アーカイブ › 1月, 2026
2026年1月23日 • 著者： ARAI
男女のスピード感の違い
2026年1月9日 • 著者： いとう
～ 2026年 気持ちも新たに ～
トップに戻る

= = = = =

# [What this task involves]
Give the listing above again, word for word.

# [Solution to this exercise]
アーカイブ › 1月, 2026
2026年1月23日 • 著者： ARAI
男女のスピード感の違い
2026年1月9日 • 著者： いとう
～ 2026年 気持ちも新たに ～
トップに戻る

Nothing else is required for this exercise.